Extracting features problem with h5 files #227

Closed BioCoderR closed 5 months ago

BioCoderR commented 5 months ago

I have been working with the TCGA slides for my project. As the first process, I have created patches using create_patches_fp.py script for the custom threshold parameters. The problem is that it raising an error with h5 files. This is a problem when I'm trying to use extract_features_fp.py for creating the features files for the slides is throwing an error:

Traceback (most recent call last):
  File "/mnt/scripts/extract_features_fp.py", line 197, in <module>
    output_file_path = compute_w_loader(h5_file_path, output_pt_path, wsi, 
  File "/mnt/scripts/extract_features_fp.py", line 43, in compute_w_loader
    dataset = Whole_Slide_Bag_FP(file_path=file_path, wsi=wsi, pretrained=pretrained, 
  File "/mnt/scripts/datasets/dataset_h5.py", line 156, in __init__
    with h5py.File(self.file_path, "r") as f:
  File "/opt/miniconda/envs/clam/lib/python3.8/site-packages/h5py/_hl/files.py", line 562, in __init__
    fid = make_fid(name, mode, userblock_size, fapl, fcpl, swmr=swmr)
  File "/opt/miniconda/envs/clam/lib/python3.8/site-packages/h5py/_hl/files.py", line 235, in make_fid
    fid = h5f.open(name, flags, fapl=fapl)
  File "h5py/_objects.pyx", line 54, in h5py._objects.with_phil.wrapper
  File "h5py/_objects.pyx", line 55, in h5py._objects.with_phil.wrapper
  File "h5py/h5f.pyx", line 102, in h5py.h5f.open
OSError: Unable to synchronously open file (file signature not found)
srun: error: g1-4: task 0: Exited with exit code 1

I have also checked the h5 files in the whole path and the output is in this file h5filedata.csv I am also attaching the script I have used for the creation of patches with the preset.
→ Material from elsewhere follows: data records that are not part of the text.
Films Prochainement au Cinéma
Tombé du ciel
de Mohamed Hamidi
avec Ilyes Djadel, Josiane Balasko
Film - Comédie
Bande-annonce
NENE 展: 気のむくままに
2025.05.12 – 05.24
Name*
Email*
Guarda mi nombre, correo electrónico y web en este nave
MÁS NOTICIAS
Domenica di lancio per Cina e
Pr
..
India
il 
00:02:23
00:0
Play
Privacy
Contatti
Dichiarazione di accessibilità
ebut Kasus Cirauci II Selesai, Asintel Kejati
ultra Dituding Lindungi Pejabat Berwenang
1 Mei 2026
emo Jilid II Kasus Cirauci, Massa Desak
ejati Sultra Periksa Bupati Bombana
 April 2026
Can you please help me solve this problem. Preset file used: tcga_sthresh.csv Output generated to check the h5 files in patches directory: hdf5_attributes_info.csv Command used to create patches is:

# Define parameters
LEVEL=1
SIZE=256
# Sub-directory to the patch coordinates 
SUBDIR_READ=tiles-l${LEVEL}-s${SIZE}-RN50-Sthreshold
# running the create patches on the list of images
python /mnt/scripts/create_patches_fp.py \
    --source /mnt/data/ \
    --save_dir /mnt/results/${SUBDIR_READ} \
    --patch_size ${SIZE} \
    --preset tcga_sthresh.csv \
    --patch_level ${LEVEL} \
    --seg --patch --stitch \
    --no_auto_skip
BioCoderR commented 5 months ago

I solved the issue. The problem is that I use container system to run the CLAM, the problem was due to container doesn't have permissions to write the directories. So I created a directory name pt_files in my data directory where patches are stored and re-run the script then this solved the problem.